Source information.
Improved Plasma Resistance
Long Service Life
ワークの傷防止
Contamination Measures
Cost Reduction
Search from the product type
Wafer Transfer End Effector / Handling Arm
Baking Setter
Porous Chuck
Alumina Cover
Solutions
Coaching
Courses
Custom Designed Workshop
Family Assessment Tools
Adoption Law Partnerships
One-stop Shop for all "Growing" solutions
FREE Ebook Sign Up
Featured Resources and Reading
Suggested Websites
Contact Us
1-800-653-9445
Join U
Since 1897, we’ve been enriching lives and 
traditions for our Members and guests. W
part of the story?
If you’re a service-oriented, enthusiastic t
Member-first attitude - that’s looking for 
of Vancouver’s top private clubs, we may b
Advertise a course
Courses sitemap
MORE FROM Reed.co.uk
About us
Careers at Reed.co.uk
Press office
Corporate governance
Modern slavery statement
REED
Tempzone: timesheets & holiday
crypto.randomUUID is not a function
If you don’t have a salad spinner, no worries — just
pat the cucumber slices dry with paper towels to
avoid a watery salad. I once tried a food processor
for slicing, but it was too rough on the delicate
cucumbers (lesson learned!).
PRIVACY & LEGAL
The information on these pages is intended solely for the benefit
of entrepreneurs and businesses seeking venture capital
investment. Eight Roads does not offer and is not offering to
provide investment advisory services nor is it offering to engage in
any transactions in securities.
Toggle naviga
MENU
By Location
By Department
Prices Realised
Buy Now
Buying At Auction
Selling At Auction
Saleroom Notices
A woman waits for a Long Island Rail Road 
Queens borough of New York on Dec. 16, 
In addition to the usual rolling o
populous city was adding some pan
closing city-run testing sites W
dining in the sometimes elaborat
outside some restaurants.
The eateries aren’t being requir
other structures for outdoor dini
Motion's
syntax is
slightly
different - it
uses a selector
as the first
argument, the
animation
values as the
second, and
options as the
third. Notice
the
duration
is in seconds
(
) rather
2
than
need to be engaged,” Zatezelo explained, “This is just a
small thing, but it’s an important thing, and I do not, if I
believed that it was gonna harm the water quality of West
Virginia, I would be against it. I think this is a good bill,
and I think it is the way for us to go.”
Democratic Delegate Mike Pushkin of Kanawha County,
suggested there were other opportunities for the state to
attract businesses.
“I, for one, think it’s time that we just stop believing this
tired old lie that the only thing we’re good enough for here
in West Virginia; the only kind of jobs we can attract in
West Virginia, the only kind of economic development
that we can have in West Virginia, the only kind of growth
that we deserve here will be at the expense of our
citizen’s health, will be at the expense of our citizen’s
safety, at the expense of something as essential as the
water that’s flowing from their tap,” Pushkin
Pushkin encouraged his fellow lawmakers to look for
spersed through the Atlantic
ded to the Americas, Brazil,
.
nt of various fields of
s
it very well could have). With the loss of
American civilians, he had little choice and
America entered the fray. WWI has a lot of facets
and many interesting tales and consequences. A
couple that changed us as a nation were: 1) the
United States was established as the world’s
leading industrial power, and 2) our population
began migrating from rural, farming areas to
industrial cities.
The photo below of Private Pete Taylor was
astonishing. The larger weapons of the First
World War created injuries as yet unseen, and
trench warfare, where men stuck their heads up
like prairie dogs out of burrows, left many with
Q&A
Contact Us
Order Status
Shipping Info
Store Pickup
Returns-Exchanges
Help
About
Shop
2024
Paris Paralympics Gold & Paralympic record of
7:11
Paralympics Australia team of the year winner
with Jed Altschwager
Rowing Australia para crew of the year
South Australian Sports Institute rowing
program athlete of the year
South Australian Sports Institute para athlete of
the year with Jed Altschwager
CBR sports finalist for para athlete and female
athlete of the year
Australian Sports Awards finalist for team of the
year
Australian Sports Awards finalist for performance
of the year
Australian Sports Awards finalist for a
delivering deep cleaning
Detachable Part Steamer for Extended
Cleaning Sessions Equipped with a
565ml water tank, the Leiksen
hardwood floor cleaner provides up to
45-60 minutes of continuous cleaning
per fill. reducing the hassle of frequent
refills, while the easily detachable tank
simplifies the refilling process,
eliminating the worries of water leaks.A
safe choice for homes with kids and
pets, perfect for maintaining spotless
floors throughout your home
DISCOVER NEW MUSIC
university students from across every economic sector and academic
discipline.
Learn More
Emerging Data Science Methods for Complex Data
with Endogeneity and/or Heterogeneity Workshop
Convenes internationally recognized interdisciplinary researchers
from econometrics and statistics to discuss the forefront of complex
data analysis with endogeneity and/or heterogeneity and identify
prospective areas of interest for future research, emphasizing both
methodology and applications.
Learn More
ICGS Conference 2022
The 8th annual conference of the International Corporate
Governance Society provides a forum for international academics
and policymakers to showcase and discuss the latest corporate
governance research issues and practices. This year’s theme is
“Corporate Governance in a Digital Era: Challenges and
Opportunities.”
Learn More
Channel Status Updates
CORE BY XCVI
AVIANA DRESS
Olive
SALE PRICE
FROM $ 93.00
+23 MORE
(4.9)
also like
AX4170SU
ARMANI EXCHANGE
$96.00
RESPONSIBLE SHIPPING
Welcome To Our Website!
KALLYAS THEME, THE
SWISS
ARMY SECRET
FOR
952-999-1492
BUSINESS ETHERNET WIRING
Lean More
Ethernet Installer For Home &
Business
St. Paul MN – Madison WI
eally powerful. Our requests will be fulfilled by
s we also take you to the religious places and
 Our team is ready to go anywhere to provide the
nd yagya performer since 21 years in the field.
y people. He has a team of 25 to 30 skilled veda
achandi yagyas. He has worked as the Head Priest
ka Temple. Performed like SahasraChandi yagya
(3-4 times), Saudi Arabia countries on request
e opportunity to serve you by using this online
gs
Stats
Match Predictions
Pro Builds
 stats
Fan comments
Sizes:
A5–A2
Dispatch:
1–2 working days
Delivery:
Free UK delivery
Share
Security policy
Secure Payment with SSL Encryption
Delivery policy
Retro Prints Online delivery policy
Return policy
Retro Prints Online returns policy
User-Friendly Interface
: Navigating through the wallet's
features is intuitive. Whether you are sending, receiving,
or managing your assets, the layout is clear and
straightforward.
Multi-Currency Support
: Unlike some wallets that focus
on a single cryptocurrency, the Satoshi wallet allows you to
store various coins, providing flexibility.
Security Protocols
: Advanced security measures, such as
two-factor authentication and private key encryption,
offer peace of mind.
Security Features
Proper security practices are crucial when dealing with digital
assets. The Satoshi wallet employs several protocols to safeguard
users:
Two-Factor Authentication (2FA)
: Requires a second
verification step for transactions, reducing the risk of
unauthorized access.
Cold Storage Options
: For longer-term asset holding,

Work required.
Would you set down, word for word, the lines from the opening of the entries above through the line with "If you’re a service-oriented, enthusiastic t", both included, and no others?

Exercise answer.
Improved Plasma Resistance
Long Service Life
ワークの傷防止
Contamination Measures
Cost Reduction
Search from the product type
Wafer Transfer End Effector / Handling Arm
Baking Setter
Porous Chuck
Alumina Cover
Solutions
Coaching
Courses
Custom Designed Workshop
Family Assessment Tools
Adoption Law Partnerships
One-stop Shop for all "Growing" solutions
FREE Ebook Sign Up
Featured Resources and Reading
Suggested Websites
Contact Us
1-800-653-9445
Join U
Since 1897, we’ve been enriching lives and 
traditions for our Members and guests. W
part of the story?
If you’re a service-oriented, enthusiastic t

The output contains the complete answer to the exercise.